§ DO THIS
Write out the lines from the start of the saved entries through the line containing "genus: Dryopteris", keeping every word the same and including that last line.

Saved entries
====

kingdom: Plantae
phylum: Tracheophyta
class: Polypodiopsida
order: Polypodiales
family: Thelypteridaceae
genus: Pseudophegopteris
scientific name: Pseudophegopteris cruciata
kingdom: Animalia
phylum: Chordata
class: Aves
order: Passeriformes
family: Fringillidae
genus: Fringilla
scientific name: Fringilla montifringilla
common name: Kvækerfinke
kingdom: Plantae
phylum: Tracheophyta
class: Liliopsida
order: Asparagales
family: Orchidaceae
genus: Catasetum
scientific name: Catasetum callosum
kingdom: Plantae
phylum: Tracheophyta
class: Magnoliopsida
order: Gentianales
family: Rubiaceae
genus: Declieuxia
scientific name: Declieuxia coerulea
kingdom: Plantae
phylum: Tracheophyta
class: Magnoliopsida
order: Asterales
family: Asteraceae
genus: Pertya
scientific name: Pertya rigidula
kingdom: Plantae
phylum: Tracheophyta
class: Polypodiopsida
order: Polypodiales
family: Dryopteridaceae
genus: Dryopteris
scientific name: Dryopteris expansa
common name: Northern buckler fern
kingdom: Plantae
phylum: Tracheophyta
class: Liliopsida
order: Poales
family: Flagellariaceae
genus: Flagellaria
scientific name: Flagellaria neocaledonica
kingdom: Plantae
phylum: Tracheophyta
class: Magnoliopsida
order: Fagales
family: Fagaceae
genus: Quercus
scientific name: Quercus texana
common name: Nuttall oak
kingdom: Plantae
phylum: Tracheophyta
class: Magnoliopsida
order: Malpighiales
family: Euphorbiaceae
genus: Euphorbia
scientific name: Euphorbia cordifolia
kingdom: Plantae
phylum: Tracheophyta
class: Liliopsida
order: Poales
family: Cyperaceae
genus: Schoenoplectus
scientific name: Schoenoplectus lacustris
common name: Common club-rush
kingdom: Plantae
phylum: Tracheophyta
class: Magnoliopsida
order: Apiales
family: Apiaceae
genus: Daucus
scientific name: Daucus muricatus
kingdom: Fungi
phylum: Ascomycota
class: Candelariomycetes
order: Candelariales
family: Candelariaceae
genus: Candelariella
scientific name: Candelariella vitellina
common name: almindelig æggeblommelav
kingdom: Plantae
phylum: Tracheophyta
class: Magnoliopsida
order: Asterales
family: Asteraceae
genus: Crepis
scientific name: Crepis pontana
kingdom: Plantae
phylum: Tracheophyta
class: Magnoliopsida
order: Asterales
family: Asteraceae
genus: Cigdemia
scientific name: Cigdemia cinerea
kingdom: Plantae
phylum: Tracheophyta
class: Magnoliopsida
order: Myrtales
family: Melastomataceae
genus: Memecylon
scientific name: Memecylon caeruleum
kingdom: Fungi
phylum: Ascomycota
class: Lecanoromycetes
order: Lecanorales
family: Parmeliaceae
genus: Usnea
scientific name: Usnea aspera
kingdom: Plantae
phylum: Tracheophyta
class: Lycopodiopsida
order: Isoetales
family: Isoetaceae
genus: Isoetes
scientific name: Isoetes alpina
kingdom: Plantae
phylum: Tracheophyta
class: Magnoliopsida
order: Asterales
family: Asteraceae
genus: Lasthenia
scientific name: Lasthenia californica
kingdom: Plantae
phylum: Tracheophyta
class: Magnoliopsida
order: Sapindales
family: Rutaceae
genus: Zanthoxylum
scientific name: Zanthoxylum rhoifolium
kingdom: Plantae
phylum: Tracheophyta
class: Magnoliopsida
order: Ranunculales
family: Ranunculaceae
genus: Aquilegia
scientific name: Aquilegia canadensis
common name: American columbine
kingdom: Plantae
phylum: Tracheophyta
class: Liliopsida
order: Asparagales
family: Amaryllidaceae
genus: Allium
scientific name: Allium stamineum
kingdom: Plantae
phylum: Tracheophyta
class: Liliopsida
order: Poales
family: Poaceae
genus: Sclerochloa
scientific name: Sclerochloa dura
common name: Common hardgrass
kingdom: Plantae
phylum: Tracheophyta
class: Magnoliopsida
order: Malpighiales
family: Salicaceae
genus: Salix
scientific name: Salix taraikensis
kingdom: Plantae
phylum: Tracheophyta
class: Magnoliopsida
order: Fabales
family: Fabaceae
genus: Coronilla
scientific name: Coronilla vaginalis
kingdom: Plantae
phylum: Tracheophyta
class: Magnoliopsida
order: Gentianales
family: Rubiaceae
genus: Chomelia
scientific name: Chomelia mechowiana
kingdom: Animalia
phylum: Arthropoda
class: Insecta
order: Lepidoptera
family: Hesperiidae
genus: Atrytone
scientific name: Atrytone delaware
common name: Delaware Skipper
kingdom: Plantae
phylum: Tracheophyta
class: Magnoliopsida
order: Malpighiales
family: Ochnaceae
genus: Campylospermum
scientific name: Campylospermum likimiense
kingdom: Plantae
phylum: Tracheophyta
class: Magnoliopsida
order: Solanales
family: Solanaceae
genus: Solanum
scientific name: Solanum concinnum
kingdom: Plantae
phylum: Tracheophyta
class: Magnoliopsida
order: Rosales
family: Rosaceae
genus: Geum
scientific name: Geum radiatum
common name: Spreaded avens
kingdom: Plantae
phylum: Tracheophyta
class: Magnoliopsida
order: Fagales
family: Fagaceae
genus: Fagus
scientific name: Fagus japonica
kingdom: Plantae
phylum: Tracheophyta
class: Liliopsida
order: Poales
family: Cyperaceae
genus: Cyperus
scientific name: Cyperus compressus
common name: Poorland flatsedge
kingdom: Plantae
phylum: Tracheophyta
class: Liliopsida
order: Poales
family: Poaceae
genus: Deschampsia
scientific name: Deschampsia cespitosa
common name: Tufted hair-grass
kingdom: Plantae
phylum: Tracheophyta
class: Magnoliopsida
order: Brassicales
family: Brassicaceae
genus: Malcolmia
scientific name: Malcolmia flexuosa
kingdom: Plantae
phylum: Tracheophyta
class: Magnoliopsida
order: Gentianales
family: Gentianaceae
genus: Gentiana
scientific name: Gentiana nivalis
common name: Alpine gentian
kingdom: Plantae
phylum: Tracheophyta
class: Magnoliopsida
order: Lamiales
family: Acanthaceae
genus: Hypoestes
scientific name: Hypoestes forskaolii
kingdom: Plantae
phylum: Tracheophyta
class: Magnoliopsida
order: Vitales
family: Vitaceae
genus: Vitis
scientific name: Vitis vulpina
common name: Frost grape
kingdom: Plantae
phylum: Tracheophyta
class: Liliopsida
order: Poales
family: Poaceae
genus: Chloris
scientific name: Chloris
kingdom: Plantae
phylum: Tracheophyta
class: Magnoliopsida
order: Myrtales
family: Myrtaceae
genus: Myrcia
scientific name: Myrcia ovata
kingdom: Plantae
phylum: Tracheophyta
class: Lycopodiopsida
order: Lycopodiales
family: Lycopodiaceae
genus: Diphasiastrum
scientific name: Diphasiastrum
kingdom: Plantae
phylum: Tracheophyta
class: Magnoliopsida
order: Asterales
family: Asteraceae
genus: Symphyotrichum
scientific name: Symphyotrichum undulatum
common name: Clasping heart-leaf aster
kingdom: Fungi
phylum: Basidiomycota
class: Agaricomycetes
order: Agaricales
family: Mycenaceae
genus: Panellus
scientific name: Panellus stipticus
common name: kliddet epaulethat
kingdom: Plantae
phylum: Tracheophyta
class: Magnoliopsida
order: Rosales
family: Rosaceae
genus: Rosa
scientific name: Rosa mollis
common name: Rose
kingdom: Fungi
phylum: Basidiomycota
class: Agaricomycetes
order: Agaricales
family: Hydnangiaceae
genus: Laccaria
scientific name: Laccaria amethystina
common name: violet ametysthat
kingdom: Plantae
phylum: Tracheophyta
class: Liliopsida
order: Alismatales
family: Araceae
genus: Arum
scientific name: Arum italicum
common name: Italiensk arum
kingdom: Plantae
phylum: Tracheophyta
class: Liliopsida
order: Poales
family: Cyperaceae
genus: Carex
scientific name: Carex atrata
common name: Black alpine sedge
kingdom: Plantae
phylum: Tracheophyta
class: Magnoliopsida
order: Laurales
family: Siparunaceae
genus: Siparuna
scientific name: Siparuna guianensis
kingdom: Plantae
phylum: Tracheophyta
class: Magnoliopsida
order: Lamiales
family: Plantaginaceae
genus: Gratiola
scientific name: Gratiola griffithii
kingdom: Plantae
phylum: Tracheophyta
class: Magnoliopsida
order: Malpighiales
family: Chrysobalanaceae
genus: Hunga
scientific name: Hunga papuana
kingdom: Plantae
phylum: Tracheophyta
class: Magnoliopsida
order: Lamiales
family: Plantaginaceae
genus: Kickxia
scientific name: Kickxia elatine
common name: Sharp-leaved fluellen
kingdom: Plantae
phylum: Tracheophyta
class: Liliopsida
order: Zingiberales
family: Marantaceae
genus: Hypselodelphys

====

§ REPLY
kingdom: Plantae
phylum: Tracheophyta
class: Polypodiopsida
order: Polypodiales
family: Thelypteridaceae
genus: Pseudophegopteris
scientific name: Pseudophegopteris cruciata
kingdom: Animalia
phylum: Chordata
class: Aves
order: Passeriformes
family: Fringillidae
genus: Fringilla
scientific name: Fringilla montifringilla
common name: Kvækerfinke
kingdom: Plantae
phylum: Tracheophyta
class: Liliopsida
order: Asparagales
family: Orchidaceae
genus: Catasetum
scientific name: Catasetum callosum
kingdom: Plantae
phylum: Tracheophyta
class: Magnoliopsida
order: Gentianales
family: Rubiaceae
genus: Declieuxia
scientific name: Declieuxia coerulea
kingdom: Plantae
phylum: Tracheophyta
class: Magnoliopsida
order: Asterales
family: Asteraceae
genus: Pertya
scientific name: Pertya rigidula
kingdom: Plantae
phylum: Tracheophyta
class: Polypodiopsida
order: Polypodiales
family: Dryopteridaceae
genus: Dryopteris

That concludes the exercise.